Human Rights Research and Education Centre, HRREC

Book cover: Justice and legitimacy in America
HRREC members Pierre Gilles Bélanger (Adjunct Professor, Civil Law Section) and Melisa Handl (Ph.D. in Law) and Gloria Song (Ph.D. candidate in law), as well as colleagues from the University of Ottawa, Professor Eva Ottawa (Civil Law Section) and Vinícius Alves Barreto da Silva (Ph.D. candidate in law), have added their voices to a collaborative work from Canada, Brazil, Colombia, Uruguay, Mexico, and Chile. The publication is entitled "Justice and legitimacy in America: judicial spaces for vulnerable groups of special protection".

This joint publication was published under the review of a committee of experts of the Human Rights Commission of the State of Mexico and is the result of two international seminars held in 2021 and 2022 by the Justice and Democracy Platform.

“The work brings together contributions from very different national realities, but with a common objective: to contribute to understanding the difficulties that access to justice poses for vulnerable groups. The publication allows us to see that the obstacles to being heard know no borders. It shows that equality before justice is still an enormous challenge. A formal declaration that requires concrete actions to become a reality,” explains one of the authors. In addition, Pierre Gilles Bélanger, one of the coordinators of the book, affirms that the publication "provides ideas for opening up horizontal dialogue, as well as offering some avenues for new research and solutions”.

The approaches to these investigations are very different from each other. We find work on Afro-descendant women, refugees, people deprived of their liberty, indigenous people, disabled people, the distinction according to the geographical area of habitat, the LGTBI+ community and others.
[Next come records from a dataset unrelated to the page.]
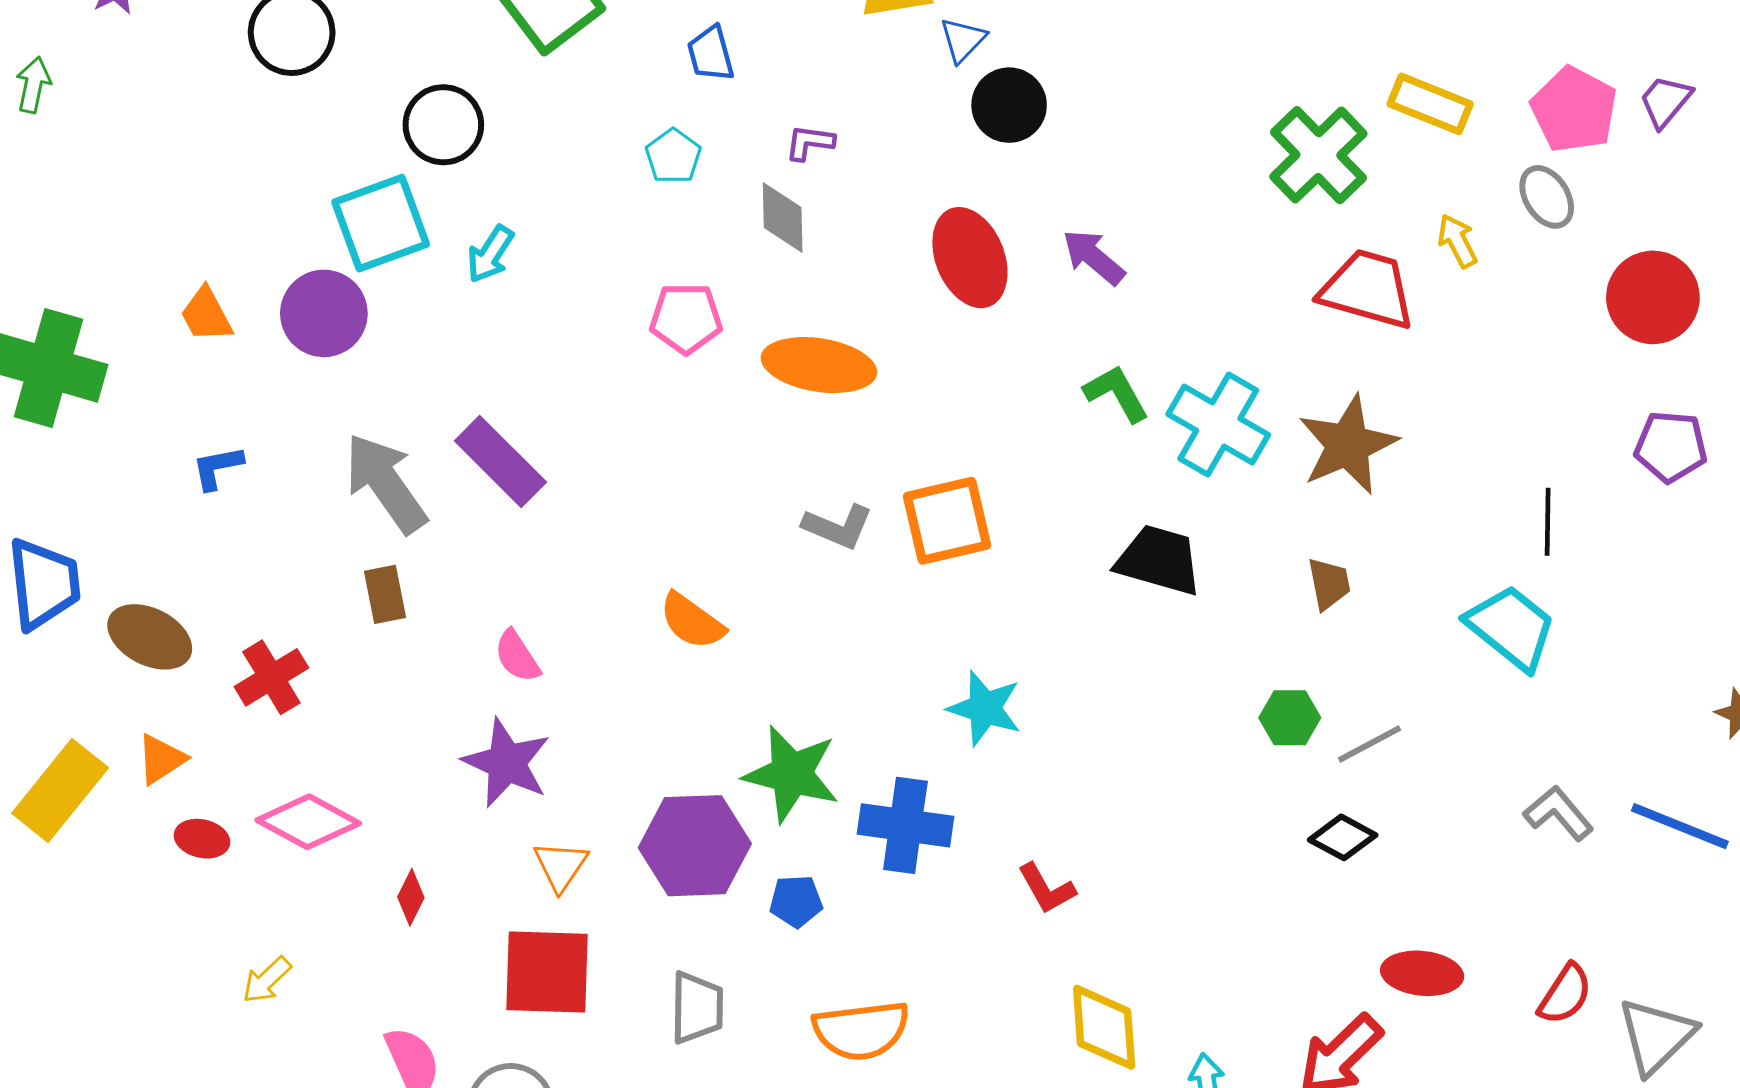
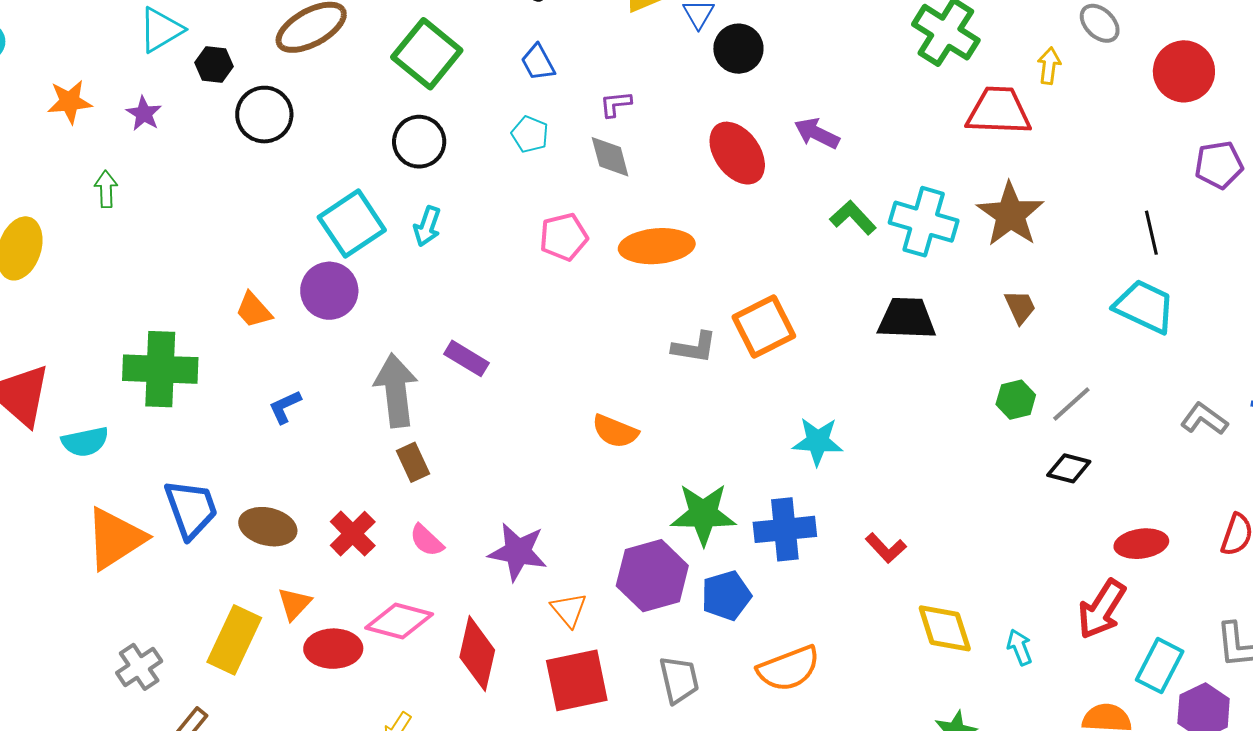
black circle: (443, 125) -> (419, 142), moved
yellow arrow: (1457, 241) -> (1049, 66), turned 48
purple rectangle: (500, 462) -> (466, 358), size x0.7
gray arrow: (386, 483) -> (396, 390), turned 42
pink semicircle: (517, 656) -> (427, 540), moved
red ellipse: (202, 839) -> (333, 649), size x1.6
red diamond: (411, 897) -> (477, 654), size x2.0
blue pentagon: (796, 901) -> (726, 596), size x1.4

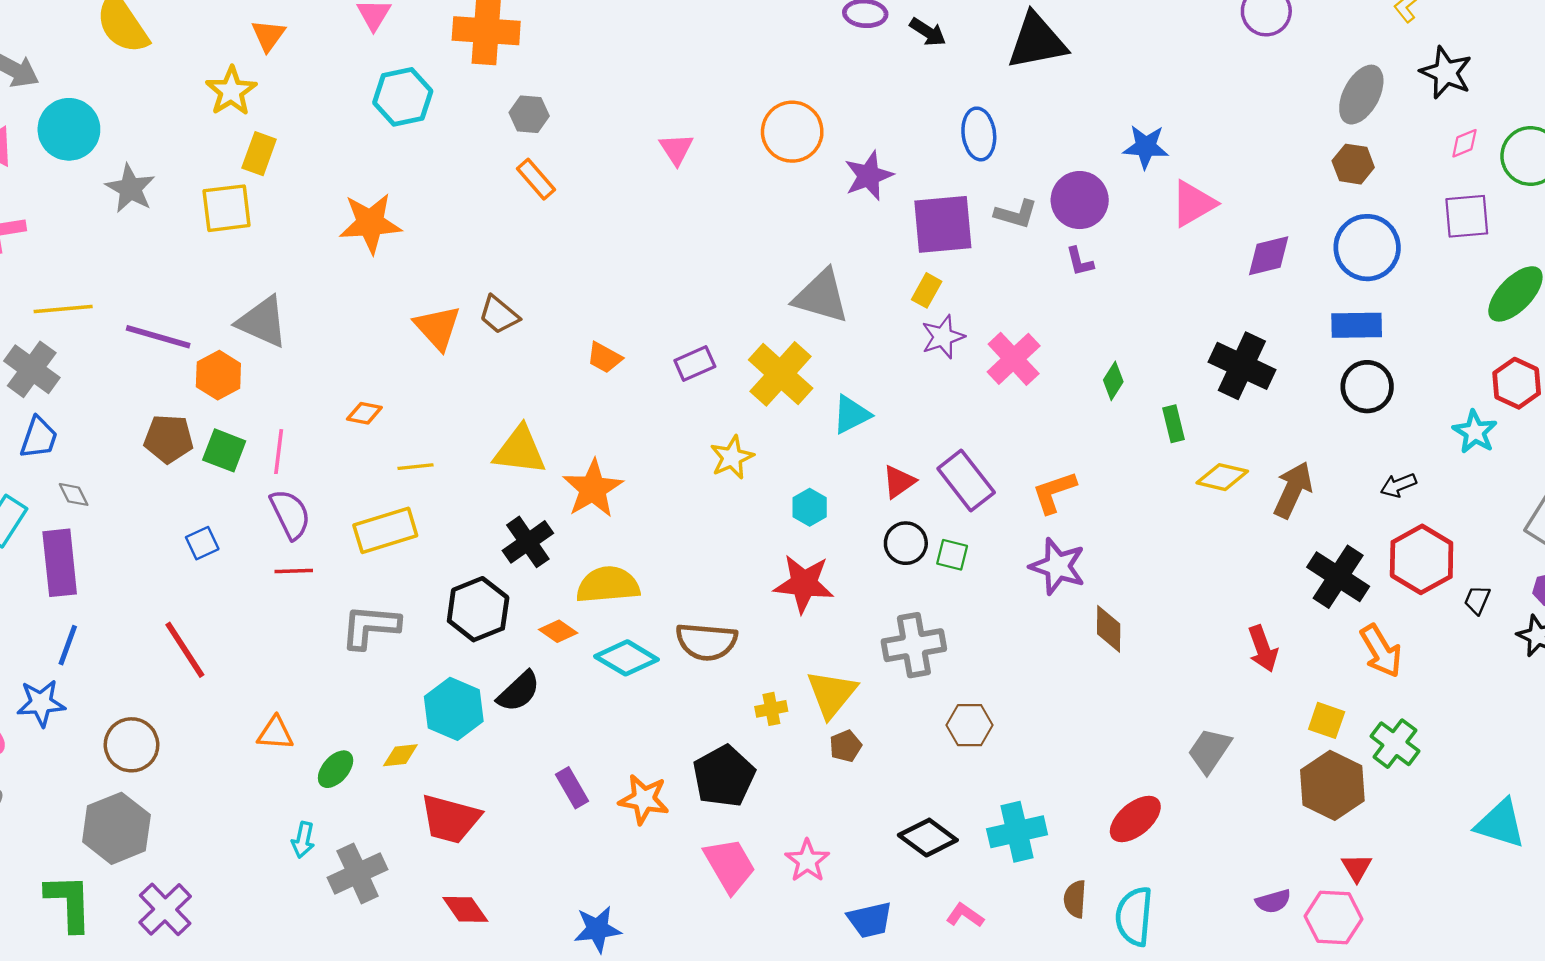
Everyone united in the face of the discrimination experienced in the different judicial systems and contributed to the reflection of justice, recognizing the differences that unite us.

For the director of the public law department of the Central University in Chile, Mylene Valenzuela who herself participated in this work, "this initiative constitutes a very important step for the realization of the educational project of our Faculty of Law and of human sciences, because such actions promote the integration of international research networks in areas as strategic as human rights, access to justice and democratic legitimacy in the Americas”.

The collective work was presented virtually by the president of the Human Rights Commission of the State of Mexico (CODHEM), who emphasized that the text promotes the protection and dissemination of human rights, in particular access to justice, within the framework of the principles of equality and non-discrimination.